── Document section ──

The present invention generally relates to a 3D around view monitoring (3D AVM) technology for a vehicle.
In particular, the invention relates to a technology enabling a distortion-free 3D AVM image plane to be formed by estimating a terrain characteristic from camera videos by using a deep-learning neural network model in an edge-cloud environment and making and utilizing a 3D map.
In recent years, there has been a trend to introduce around view monitoring (AVM) systems in vehicles. Around view monitoring (AVM), also known as surround view monitoring (SVM), is a technology enabling a top view centered on a vehicle to be provided by installing cameras on front, rear, right, and left sides of the vehicle, imaging front, rear, right, and left sides around the vehicle, and then combining camera videos. Drivers can understand situations around vehicles, respectively, as if the drivers are looking down from above the vehicles, thus making it convenient to drive or park.
Cameras are mounted on front and rear sides of a vehicle, as well as both right and left sides thereof, and camera videos provided from these cameras are subjected to distortion correction to be made into respective flat images, and then a top-view-like around view video is obtained through stitching (image alignment and composition) processing by applying projections obtained by estimating camera postures. This around view video is provided to a driver on a vehicle interior monitor.

───

=== Exercise requirements ===
Can you copy out the passage of the around view monitoring text starting with "The present invention" and going on through "utilizing a 3D map."?

── Listed entries ──

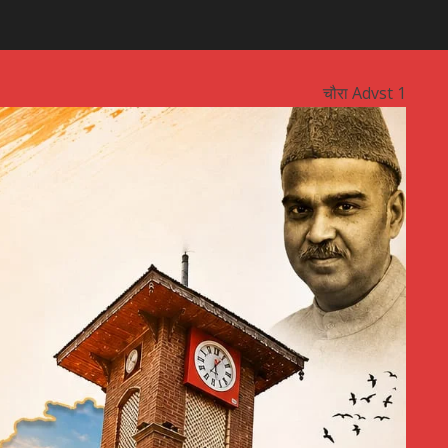
चौरा Advst 1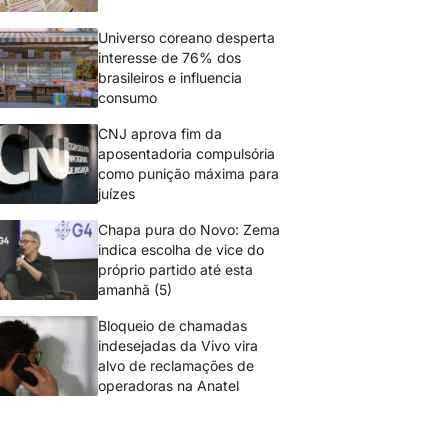
Universo coreano desperta
interesse de 76% dos
brasileiros e influencia
consumo
CNJ aprova fim da
aposentadoria compulsória
como punição máxima para
juízes
Chapa pura do Novo: Zema
indica escolha de vice do
próprio partido até esta
amanhã (5)
Bloqueio de chamadas
indesejadas da Vivo vira
alvo de reclamações de
operadoras na Anatel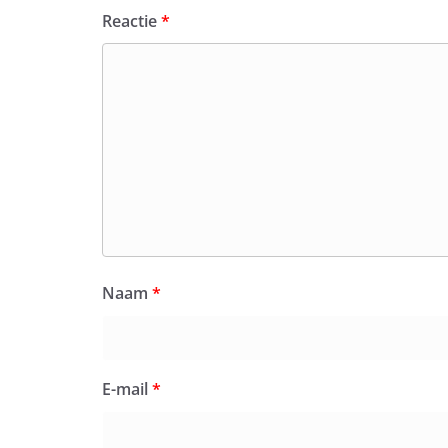
Reactie
*
Naam
*
E-mail
*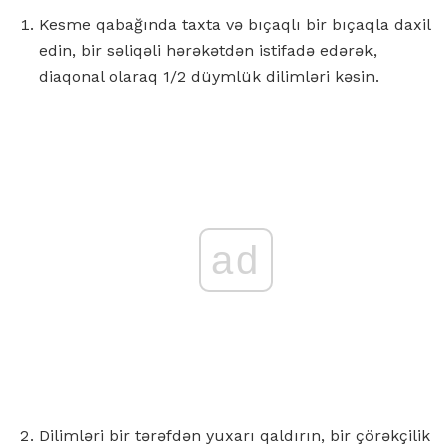
Kesme qabağında taxta və bıçaqlı bir bıçaqla daxil
edin, bir səliqəli hərəkətdən istifadə edərək,
diaqonal olaraq 1/2 düymlük dilimləri kəsin.
ad
Dilimləri bir tərəfdən yuxarı qaldırın, bir çörəkçilik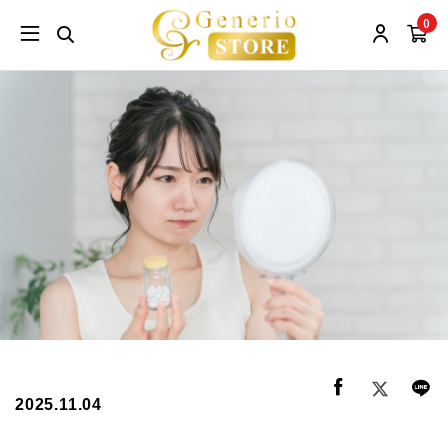
0
2025.11.04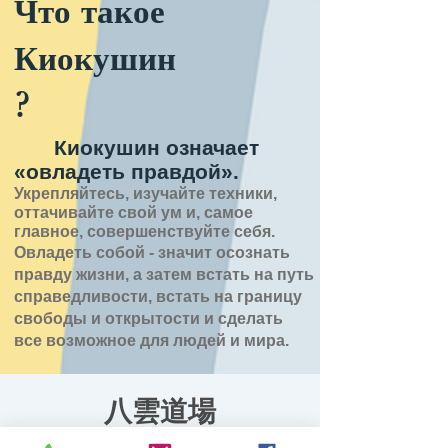
Что такое
Киокушин
?
Киокушин означает
«овладеть правдой».
Укрепляйтесь, изучайте техники,
оттачивайте свой ум и, самое
главное, совершенствуйте себя.
Овладеть собой - значит
осознать
правду
жизни,
а затем встать на путь
справедливости, встать на границу
свободы и открытости
и сделать
все возможное для людей и мира.
八雲道場
вт, 23 июн.
  |  
東部生活館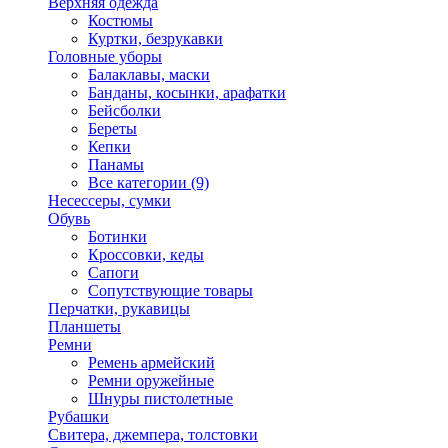
Верхняя одежда
Костюмы
Куртки, безрукавки
Головные уборы
Балаклавы, маски
Банданы, косынки, арафатки
Бейсболки
Береты
Кепки
Панамы
Все категории (9)
Несессеры, сумки
Обувь
Ботинки
Кроссовки, кеды
Сапоги
Сопутствующие товары
Перчатки, рукавицы
Планшеты
Ремни
Ремень армейский
Ремни оружейные
Шнуры пистолетные
Рубашки
Свитера, джемпера, толстовки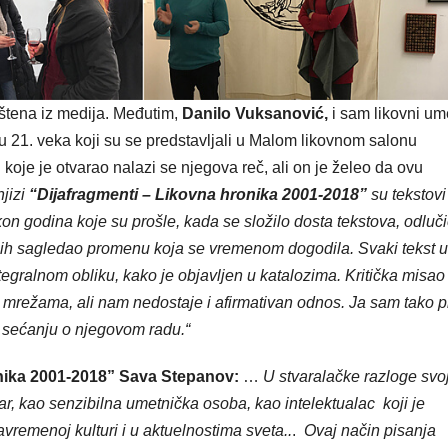
štena iz medija. Međutim,
Danilo Vuksanović,
i sam likovni um
u 21. veka koji su se predstavljali u Malom likovnom salonu
 koje je otvarao nalazi se njegova reč, ali on je želeo da ovu
njizi
“Dijafragmenti – Likovna hronika 2001-2018”
su tekstovi
 Nakon godina koje su prošle, kada se složilo dosta tekstova, odluč
bih sagledao promenu koja se vremenom dogodila. Svaki tekst u
tegralnom obliku, kako je objavljen u katalozima. Kritička misao
 mrežama, ali nam nedostaje i afirmativan odnos. Ja sam tako p
 sećanju o njegovom radu.“
onika 2001-2018” Sava Stepanov:
…
U stvaralačke razloge svo
r, kao senzibilna umetnička osoba, kao intelektualac koji je
vremenoj kulturi i u aktuelnostima sveta..
.
Ovaj način pisanja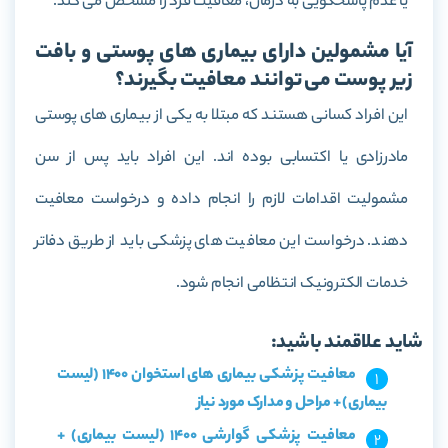
یا عدم پاسخگویی به درمان، معافیت فرد را مشخص می کند.
آیا مشمولین دارای بیماری های پوستی و بافت
زیر پوست می توانند معافیت بگیرند؟
این افراد کسانی هستند که مبتلا به یکی از بیماری های پوستی
مادرزادی یا اکتسابی بوده اند. این افراد باید پس از سن
مشمولیت اقدامات لازم را انجام داده و درخواست معافیت
دهند. درخواست این معافیت های پزشکی باید از طریق دفاتر
خدمات الکترونیک انتظامی انجام شود.
شاید علاقمند باشید:
معافیت پزشکی بیماری های استخوان 1400 (لیست
بیماری) + مراحل و مدارک مورد نیاز
معافیت پزشکی گوارشی 1400 (لیست بیماری) +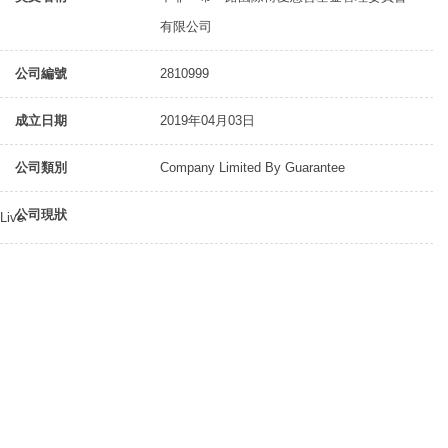
有限公司
公司編號
2810999
成立日期
2019年04月03日
公司類別
Company Limited By Guarantee
公司現狀
Live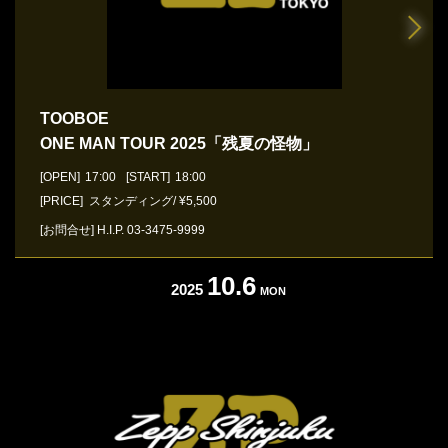
TOOBOE
ONE MAN TOUR 2025「残夏の怪物」
[OPEN]
17:00
[START]
18:00
[PRICE] スタンディング/ ¥5,500
[お問合せ]
H.I.P.
03-3475-9999
10.6
2025
MON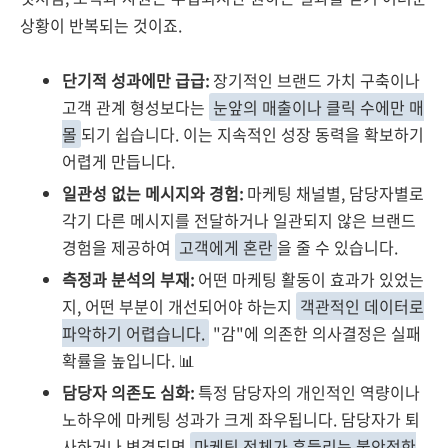
상황이 반복되는 것이죠.
단기적 성과에만 급급:
장기적인 브랜드 가치 구축이나
고객 관계 형성보다는
눈앞의 매출이나 클릭 수에만 매
몰
되기 쉽습니다. 이는 지속적인 성장 동력을 확보하기
어렵게 만듭니다.
일관성 없는 메시지와 경험:
마케팅 채널별, 담당자별로
각기 다른 메시지를 전달하거나 일관되지 않은 브랜드
경험을 제공하여
고객에게 혼란
을 줄 수 있습니다.
측정과 분석의 부재:
어떤 마케팅 활동이 효과가 있었는
지, 어떤 부분이 개선되어야 하는지
객관적인 데이터로
파악하기 어렵습니다.
"감"에 의존한 의사결정은 실패
확률을 높입니다. 📊
담당자 의존도 심화:
특정 담당자의 개인적인 역량이나
노하우에 마케팅 성과가 크게 좌우됩니다. 담당자가 퇴
사하거나 변경되면
마케팅 전체가 흔들리는 불안정한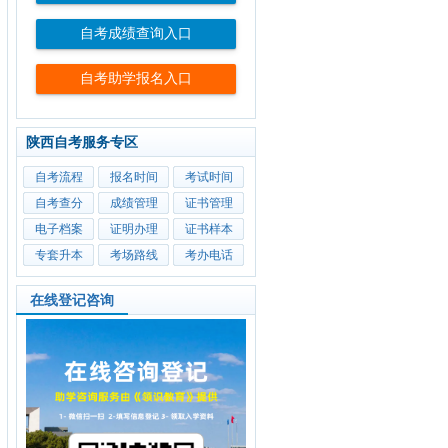
自考成绩查询入口
自考助学报名入口
陕西自考服务专区
自考流程
报名时间
考试时间
自考查分
成绩管理
证书管理
电子档案
证明办理
证书样本
专套升本
考场路线
考办电话
在线登记咨询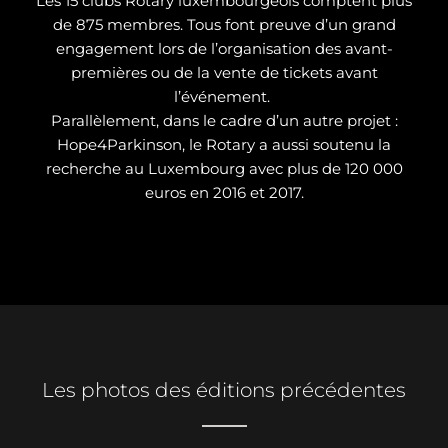
Les 15 clubs Rotary luxembourgeois comptent plus
de 875 membres. Tous font preuve d’un grand
engagement lors de l’organisation des avant-
premières ou de la vente de tickets avant
l’événement.
Parallèlement, dans le cadre d’un autre projet :
Hope4Parkinson, le Rotary a aussi soutenu la
recherche au Luxembourg avec plus de 120 000
euros en 2016 et 2017.
Les photos des éditions précédentes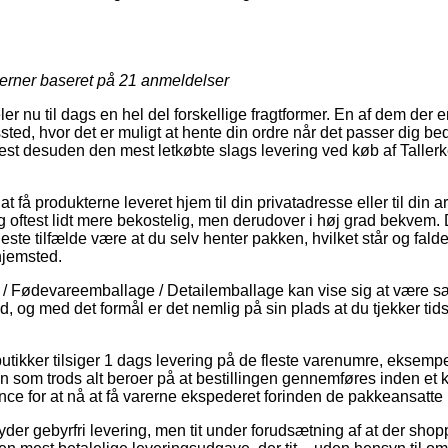
jerner baseret på
21
anmeldelser
er nu til dags en hel del forskellige fragtformer. En af dem der 
gssted, hvor det er muligt at hente din ordre når det passer dig b
oftest desuden den mest letkøbte slags levering ved køb af Tal
 få produkterne leveret hjem til din privatadresse eller til din a
 oftest lidt mere bekostelig, men derudover i høj grad bekvem. D
leste tilfælde være at du selv henter pakken, hvilket står og falde
hjemsted.
/ Fødevareemballage / Detailemballage kan vise sig at være sær
id, og med det formål er det nemlig på sin plads at du tjekker tid
butikker tilsiger 1 dags levering på de fleste varenumre, eksem
som trods alt beroer på at bestillingen gennemføres inden et k
ce for at nå at få varerne ekspederet forinden de pakkeansatte h
yder gebyrfri levering, men tit under forudsætning af at der shop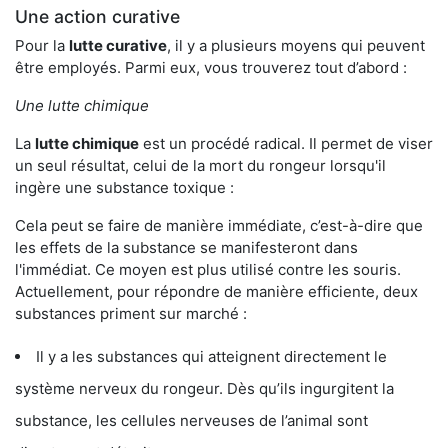
Une action curative
Pour la
lutte curative
, il y a plusieurs moyens qui peuvent
être employés. Parmi eux, vous trouverez tout d’abord :
Une lutte chimique
La
lutte chimique
est un procédé radical. Il permet de viser
un seul résultat, celui de la mort du rongeur lorsqu'il
ingère une substance toxique :
Cela peut se faire de manière immédiate, c’est-à-dire que
les effets de la substance se manifesteront dans
l'immédiat. Ce moyen est plus utilisé contre les souris.
Actuellement, pour répondre de manière efficiente, deux
substances priment sur marché :
Il y a les substances qui atteignent directement le
système nerveux du rongeur. Dès qu’ils ingurgitent la
substance, les cellules nerveuses de l’animal sont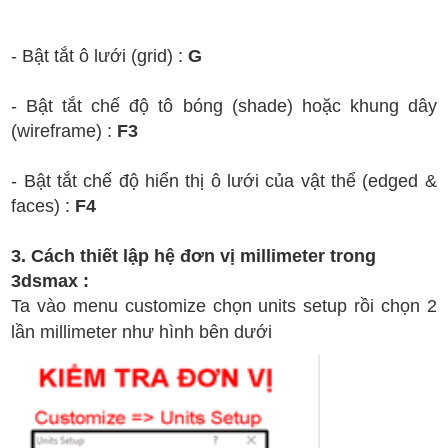
- Bật tắt ô lưới (grid) :
G
- Bật tắt chế độ tô bóng (shade) hoặc khung dây
(wireframe) :
F3
- Bật tắt chế độ hiển thị ô lưới của vật thể (edged &
faces) :
F4
3. Cách thiết lập hệ đơn vị millimeter trong
3dsmax :
Ta vào menu customize chọn units setup rồi chọn 2
lần millimeter như hình bên dưới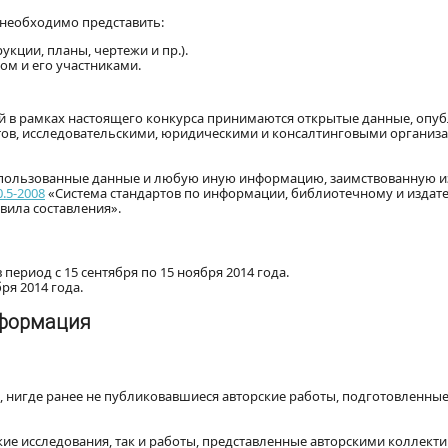
 необходимо представить:
кции, планы, чертежи и пр.).
ом и его участниками.
ий в рамках настоящего конкурса принимаются открытые данные, опу
тов, исследовательскими, юридическими и консалтинговыми организа
спользованные данные и любую иную информацию, заимствованную и
0.5-2008
«Система стандартов по информации, библиотечному и издате
вила составления».
 период с 15 сентября по 15 ноября 2014 года.
ря 2014 года.
нформация
, нигде ранее не публиковавшиеся авторские работы, подготовленные
ие исследования, так и работы, представленные авторскими коллекти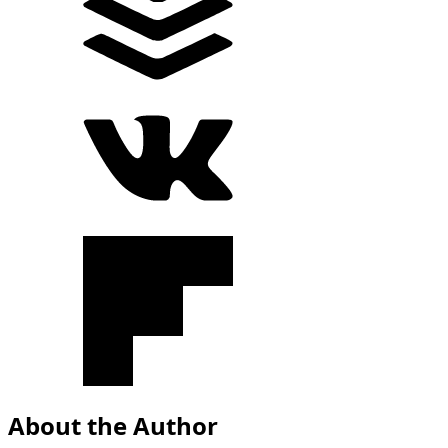
About the Author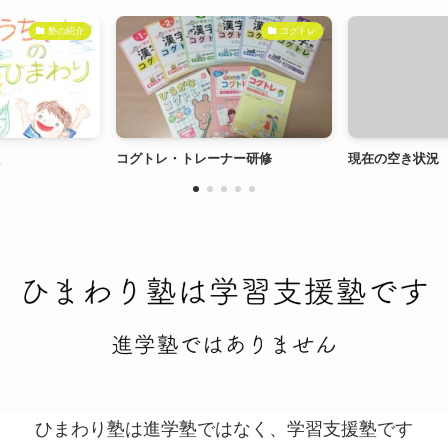
コグトレ
生徒募集
レ・トレーナー研修
現在の空き状況
コグ
ひまわり塾は進学塾ではなく、学習支援塾です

───

=== Answer below ===
The present invention generally relates to a 3D around view monitoring (3D AVM) technology for a vehicle.
In particular, the invention relates to a technology enabling a distortion-free 3D AVM image plane to be formed by estimating a terrain characteristic from camera videos by using a deep-learning neural network model in an edge-cloud environment and making and utilizing a 3D map.